Extrait du texte =>
Photo libre de droits. Lafayette College. Flickr

Le pays est en crise

Nous sommes le 15 juillet 1979. Jimmy Carter est au pouvoir depuis plus de deux ans. Le deuxième choc pétrolier frappe de plein fouet les Etats-Unis. Conséquence de la révolution iranienne, entre autres, le prix du baril a doublé et l’essence se fait rare. De nombreuses stations sont fermées dans le Nord-Est des États-Unis. Partout, on constate des files énormes devant les pompes qui disposent encore de carburant. Dans la région de New York, seule une station sur vingt est approvisionnée. Fin juin, des émeutes ont éclatées à Levittown en Pennsylvanie. Un barrage dressé par un groupe de camionneurs indépendants sur des voies rapides a tourné à l’affrontement avec la police. Une centaine de blessés a été dénombrée. L’état d’urgence a été déclaré pour deux jours. La côte de popularité du 39e président est au plus bas. 25%, c’est presque moins que Nixon au temps du Watergate. Cerise sur le gâteau, le sénateur Ted Kennedy le dépasse dans les sondages pour les primaires démocrates. Résultat : Carter abrège son déplacement à Vienne où il était en pourparlers avec Leonid Brejnev. Il doit aborder la crise énergétique une nouvelle fois.

Exercice =>
D'après l'extrait, quelle part des stations-service de la région de New York était encore approvisionnée ? Les enregistrements n'ont aucun rôle ici.

Jeu de données =>

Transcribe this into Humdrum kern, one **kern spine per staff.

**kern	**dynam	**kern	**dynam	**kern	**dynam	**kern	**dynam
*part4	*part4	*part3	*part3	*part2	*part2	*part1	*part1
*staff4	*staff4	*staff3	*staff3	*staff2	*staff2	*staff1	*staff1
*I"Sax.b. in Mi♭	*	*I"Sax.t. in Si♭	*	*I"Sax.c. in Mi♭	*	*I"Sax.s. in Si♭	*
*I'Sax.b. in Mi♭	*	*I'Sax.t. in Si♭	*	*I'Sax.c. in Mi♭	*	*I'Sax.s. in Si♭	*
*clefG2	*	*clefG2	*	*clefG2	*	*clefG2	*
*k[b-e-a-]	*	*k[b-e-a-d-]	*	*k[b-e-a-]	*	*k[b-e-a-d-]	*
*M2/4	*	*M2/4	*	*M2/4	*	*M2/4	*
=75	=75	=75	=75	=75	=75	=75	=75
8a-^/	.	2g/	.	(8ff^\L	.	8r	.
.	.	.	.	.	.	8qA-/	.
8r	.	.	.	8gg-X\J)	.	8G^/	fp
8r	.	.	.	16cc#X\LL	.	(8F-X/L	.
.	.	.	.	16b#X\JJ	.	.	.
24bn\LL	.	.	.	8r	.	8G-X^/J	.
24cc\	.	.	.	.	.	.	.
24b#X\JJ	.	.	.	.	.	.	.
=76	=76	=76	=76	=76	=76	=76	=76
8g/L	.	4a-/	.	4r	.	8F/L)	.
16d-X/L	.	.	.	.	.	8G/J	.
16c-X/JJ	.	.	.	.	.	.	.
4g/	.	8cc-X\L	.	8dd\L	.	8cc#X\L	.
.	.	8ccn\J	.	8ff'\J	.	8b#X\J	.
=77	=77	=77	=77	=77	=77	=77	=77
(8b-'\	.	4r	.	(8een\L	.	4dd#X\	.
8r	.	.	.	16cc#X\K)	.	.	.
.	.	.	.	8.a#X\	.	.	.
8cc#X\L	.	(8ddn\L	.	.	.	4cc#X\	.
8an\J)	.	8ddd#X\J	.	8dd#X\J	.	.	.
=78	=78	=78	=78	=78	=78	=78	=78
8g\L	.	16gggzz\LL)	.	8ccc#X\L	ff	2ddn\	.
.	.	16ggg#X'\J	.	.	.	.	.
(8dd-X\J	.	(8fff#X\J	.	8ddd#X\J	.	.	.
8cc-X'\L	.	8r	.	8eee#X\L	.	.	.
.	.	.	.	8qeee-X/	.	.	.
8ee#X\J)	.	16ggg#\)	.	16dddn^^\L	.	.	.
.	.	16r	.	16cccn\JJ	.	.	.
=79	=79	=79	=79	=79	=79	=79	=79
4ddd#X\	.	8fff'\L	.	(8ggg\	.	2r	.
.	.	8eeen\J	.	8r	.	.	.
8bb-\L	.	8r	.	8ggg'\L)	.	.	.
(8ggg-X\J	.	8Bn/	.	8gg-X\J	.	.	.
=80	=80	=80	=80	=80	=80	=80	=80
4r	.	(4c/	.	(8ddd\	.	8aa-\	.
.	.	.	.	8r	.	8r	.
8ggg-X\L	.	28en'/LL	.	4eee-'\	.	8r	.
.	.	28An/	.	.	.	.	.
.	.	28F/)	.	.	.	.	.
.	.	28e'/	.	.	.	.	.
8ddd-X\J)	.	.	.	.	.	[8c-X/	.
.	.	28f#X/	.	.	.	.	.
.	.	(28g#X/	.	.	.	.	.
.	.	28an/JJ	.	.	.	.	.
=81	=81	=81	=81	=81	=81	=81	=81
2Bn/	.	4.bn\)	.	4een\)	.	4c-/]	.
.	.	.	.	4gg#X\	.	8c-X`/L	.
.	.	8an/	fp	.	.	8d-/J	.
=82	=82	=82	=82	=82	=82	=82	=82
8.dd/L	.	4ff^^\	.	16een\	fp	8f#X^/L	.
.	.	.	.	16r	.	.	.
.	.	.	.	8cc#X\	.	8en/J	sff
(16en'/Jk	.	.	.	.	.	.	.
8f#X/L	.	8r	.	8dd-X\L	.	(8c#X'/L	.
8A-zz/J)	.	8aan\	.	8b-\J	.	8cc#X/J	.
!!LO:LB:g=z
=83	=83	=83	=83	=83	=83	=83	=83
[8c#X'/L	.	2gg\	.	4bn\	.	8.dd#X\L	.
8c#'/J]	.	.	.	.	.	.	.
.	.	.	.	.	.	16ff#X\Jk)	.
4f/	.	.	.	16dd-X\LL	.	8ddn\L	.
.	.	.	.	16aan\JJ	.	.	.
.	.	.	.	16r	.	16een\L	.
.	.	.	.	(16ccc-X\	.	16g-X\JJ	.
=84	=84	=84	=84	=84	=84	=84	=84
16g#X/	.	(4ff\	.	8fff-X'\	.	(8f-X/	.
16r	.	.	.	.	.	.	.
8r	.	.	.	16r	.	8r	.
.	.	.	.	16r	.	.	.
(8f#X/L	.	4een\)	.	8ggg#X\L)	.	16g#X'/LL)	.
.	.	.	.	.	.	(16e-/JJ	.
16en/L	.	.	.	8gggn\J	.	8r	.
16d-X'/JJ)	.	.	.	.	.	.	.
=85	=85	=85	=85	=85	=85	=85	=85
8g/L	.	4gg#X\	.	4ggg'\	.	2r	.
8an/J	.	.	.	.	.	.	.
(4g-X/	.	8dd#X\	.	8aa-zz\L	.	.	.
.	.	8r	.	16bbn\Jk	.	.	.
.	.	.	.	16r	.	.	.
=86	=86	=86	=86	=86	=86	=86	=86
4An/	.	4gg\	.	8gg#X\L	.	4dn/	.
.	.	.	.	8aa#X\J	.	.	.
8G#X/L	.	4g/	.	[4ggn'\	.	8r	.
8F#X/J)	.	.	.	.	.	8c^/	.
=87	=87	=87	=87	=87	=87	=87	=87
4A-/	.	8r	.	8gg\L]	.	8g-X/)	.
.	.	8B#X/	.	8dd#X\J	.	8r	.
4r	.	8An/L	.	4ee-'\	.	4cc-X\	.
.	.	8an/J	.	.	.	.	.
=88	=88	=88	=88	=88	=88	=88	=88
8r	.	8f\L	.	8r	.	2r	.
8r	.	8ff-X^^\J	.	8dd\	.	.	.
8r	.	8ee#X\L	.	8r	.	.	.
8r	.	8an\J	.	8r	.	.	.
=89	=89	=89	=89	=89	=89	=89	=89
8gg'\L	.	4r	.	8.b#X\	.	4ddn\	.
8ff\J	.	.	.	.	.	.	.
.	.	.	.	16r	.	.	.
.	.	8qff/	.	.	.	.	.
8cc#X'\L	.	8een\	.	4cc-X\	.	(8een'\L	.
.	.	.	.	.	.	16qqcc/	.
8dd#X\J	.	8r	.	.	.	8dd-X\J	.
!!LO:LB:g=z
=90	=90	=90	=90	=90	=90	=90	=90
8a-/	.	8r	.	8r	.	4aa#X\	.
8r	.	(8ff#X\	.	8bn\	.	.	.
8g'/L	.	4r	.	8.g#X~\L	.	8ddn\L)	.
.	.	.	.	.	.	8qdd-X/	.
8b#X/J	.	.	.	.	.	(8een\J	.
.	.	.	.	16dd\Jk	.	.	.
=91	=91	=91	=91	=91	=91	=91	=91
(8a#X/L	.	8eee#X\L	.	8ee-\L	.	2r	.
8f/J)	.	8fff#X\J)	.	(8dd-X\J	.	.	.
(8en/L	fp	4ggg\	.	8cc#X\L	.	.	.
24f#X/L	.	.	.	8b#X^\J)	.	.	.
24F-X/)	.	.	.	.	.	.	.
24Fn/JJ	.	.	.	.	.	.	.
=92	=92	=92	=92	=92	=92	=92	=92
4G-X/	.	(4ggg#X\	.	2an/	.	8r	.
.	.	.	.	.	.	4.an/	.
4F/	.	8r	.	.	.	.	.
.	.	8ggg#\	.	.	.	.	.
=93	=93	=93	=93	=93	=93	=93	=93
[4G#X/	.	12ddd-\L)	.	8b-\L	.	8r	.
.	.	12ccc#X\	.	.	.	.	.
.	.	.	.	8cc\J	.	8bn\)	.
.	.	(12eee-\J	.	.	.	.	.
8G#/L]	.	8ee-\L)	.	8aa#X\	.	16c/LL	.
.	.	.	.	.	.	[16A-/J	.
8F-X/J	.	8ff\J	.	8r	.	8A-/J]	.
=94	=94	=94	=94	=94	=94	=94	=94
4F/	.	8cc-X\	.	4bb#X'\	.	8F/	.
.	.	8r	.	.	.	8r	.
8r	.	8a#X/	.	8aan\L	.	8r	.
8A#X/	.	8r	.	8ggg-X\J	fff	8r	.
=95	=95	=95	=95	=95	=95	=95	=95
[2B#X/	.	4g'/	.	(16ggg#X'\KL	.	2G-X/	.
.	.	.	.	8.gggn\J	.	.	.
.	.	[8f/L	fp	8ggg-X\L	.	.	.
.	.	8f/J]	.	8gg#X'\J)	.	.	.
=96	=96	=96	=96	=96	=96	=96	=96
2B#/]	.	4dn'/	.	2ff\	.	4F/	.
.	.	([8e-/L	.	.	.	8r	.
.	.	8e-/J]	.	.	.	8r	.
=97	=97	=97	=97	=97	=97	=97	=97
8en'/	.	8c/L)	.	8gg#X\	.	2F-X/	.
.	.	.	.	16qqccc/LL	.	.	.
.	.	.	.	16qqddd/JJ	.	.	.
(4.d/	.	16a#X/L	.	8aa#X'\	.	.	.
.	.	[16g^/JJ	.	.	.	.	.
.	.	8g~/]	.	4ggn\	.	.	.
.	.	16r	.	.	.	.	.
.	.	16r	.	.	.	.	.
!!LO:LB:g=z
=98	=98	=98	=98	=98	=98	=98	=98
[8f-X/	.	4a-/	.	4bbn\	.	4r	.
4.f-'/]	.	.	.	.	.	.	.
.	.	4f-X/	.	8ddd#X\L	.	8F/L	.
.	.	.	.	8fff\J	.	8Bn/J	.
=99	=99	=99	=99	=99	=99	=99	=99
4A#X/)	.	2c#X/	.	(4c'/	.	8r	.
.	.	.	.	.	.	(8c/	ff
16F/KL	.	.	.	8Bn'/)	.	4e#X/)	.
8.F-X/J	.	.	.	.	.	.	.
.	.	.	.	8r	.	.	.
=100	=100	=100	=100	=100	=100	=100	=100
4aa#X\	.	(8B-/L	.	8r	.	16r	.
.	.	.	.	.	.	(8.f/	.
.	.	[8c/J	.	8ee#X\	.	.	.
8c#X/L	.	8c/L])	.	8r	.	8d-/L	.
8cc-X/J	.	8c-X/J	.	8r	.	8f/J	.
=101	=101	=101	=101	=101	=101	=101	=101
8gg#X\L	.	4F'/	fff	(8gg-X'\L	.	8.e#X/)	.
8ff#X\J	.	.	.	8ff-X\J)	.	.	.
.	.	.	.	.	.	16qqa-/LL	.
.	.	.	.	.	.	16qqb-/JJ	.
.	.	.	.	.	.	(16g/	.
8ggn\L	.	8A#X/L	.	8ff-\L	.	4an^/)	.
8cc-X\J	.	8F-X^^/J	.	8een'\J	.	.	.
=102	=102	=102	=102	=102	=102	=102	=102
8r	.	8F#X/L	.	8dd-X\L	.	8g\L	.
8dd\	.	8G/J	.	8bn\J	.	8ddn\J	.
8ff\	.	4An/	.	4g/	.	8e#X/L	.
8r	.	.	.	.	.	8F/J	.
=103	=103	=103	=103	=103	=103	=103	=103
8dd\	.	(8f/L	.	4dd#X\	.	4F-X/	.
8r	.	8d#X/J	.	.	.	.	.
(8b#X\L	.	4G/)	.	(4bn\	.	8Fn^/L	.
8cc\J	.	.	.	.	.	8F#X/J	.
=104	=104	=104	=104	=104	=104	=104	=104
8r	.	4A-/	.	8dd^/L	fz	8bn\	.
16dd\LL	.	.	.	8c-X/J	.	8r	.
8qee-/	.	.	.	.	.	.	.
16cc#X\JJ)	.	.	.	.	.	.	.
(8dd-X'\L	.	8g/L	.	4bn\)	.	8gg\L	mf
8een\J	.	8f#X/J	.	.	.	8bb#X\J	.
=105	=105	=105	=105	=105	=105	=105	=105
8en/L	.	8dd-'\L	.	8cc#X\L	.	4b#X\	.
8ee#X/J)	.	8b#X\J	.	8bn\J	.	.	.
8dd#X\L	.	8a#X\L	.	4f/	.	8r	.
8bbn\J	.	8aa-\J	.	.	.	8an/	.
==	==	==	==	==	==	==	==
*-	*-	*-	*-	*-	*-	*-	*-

Réponse =>
Seule une station sur vingt.